[Collected data]
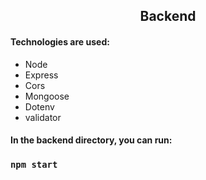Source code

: <h2 align="center" font="bold">Backend</h2>

<h4 align="left" font="bold">Technologies are used:</h4>

<ul>
<li>Node</li>
<li>Express</li>
<li>Cors</li>
<li>Mongoose</li>
<li>Dotenv</li>
<li>validator</li>
</ul>

<h4 align="left" font="bold">In the backend directory, you can run:</h4>

### `npm start`
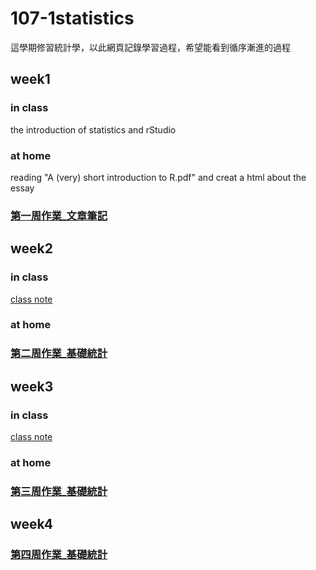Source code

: # 107-1statistics
這學期修習統計學，以此網頁記錄學習過程，希望能看到循序漸進的過程

## week1
### in class
the introduction of statistics and rStudio
### at home
reading "A (very) short introduction to R.pdf" and creat a html about the essay
### [第一周作業_文章筆記](https://yangkailing.github.io/107-1statistics/week1/hw1.html)

## week2
### in class
[class note](https://github.com/yangkailing/107-1statistics/tree/master/week2)
### at home


### [第二周作業_基礎統計](https://yangkailing.github.io/107-1statistics/week2/homework2.html)

## week3
### in class
[class note](https://github.com/yangkailing/107-1statistics/tree/master/week3)
### at home

### [第三周作業_基礎統計](https://yangkailing.github.io/107-1statistics/week3/homework3.html)

## week4

### [第四周作業_基礎統計](https://yangkailing.github.io/107-1statistics/week4/homework4.html)
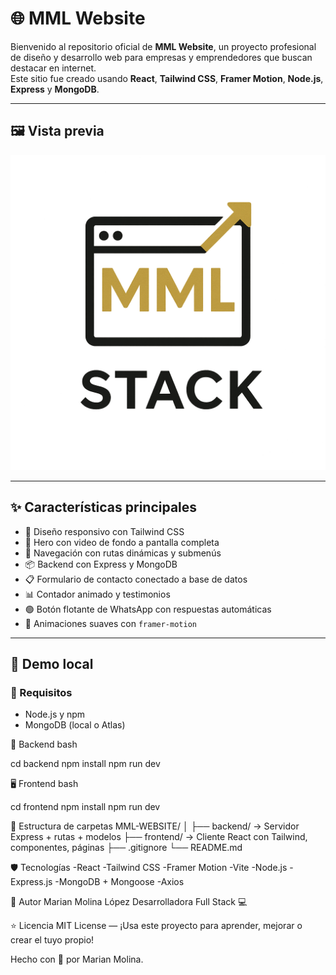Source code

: # 🌐 MML Website

Bienvenido al repositorio oficial de **MML Website**, un proyecto profesional de diseño y desarrollo web para empresas y emprendedores que buscan destacar en internet.  
Este sitio fue creado usando **React**, **Tailwind CSS**, **Framer Motion**, **Node.js**, **Express** y **MongoDB**.

---

## 🖼️ Vista previa

![MML Hero Screenshot](./frontend/src/assets/images/logo.png)

---

## ✨ Características principales

- 🎨 Diseño responsivo con Tailwind CSS
- 🎥 Hero con video de fondo a pantalla completa
- 🧭 Navegación con rutas dinámicas y submenús
- 📦 Backend con Express y MongoDB
- 📋 Formulario de contacto conectado a base de datos
- 📊 Contador animado y testimonios
- 🟢 Botón flotante de WhatsApp con respuestas automáticas
- 💬 Animaciones suaves con `framer-motion`

---

## 🚀 Demo local

### 🔧 Requisitos

- Node.js y npm
- MongoDB (local o Atlas)

🧠 Backend
bash

cd backend
npm install
npm run dev

🖥️ Frontend
bash

cd frontend
npm install
npm run dev

🧱 Estructura de carpetas
MML-WEBSITE/
│
├── backend/          → Servidor Express + rutas + modelos
├── frontend/         → Cliente React con Tailwind, componentes, páginas
├── .gitignore
└── README.md

🛡️ Tecnologías
-React
-Tailwind CSS
-Framer Motion
-Vite
-Node.js
-Express.js
-MongoDB + Mongoose
-Axios

🧠 Autor
Marian Molina López
Desarrolladora Full Stack 💻

⭐ Licencia
MIT License — ¡Usa este proyecto para aprender, mejorar o crear el tuyo propio!

Hecho con 💜 por Marian Molina.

- _Activity_:
Retype only the lines that run from the first line of the entries above to the line containing "## 🖼️ Vista previa", both included. Do not carry over any pictures.

- _Answer box_:
Source code

: <h2 align="center" font="bold">Backend</h2>

<h4 align="left" font="bold">Technologies are used:</h4>

<ul>
<li>Node</li>
<li>Express</li>
<li>Cors</li>
<li>Mongoose</li>
<li>Dotenv</li>
<li>validator</li>
</ul>

<h4 align="left" font="bold">In the backend directory, you can run:</h4>

### `npm start`
Source code

: # 107-1statistics
這學期修習統計學，以此網頁記錄學習過程，希望能看到循序漸進的過程

## week1
### in class
the introduction of statistics and rStudio
### at home
reading "A (very) short introduction to R.pdf" and creat a html about the essay
### [第一周作業_文章筆記](https://yangkailing.github.io/107-1statistics/week1/hw1.html)

## week2
### in class
[class note](https://github.com/yangkailing/107-1statistics/tree/master/week2)
### at home


### [第二周作業_基礎統計](https://yangkailing.github.io/107-1statistics/week2/homework2.html)

## week3
### in class
[class note](https://github.com/yangkailing/107-1statistics/tree/master/week3)
### at home

### [第三周作業_基礎統計](https://yangkailing.github.io/107-1statistics/week3/homework3.html)

## week4

### [第四周作業_基礎統計](https://yangkailing.github.io/107-1statistics/week4/homework4.html)
Source code

: # 🌐 MML Website

Bienvenido al repositorio oficial de **MML Website**, un proyecto profesional de diseño y desarrollo web para empresas y emprendedores que buscan destacar en internet.  
Este sitio fue creado usando **React**, **Tailwind CSS**, **Framer Motion**, **Node.js**, **Express** y **MongoDB**.

---

## 🖼️ Vista previa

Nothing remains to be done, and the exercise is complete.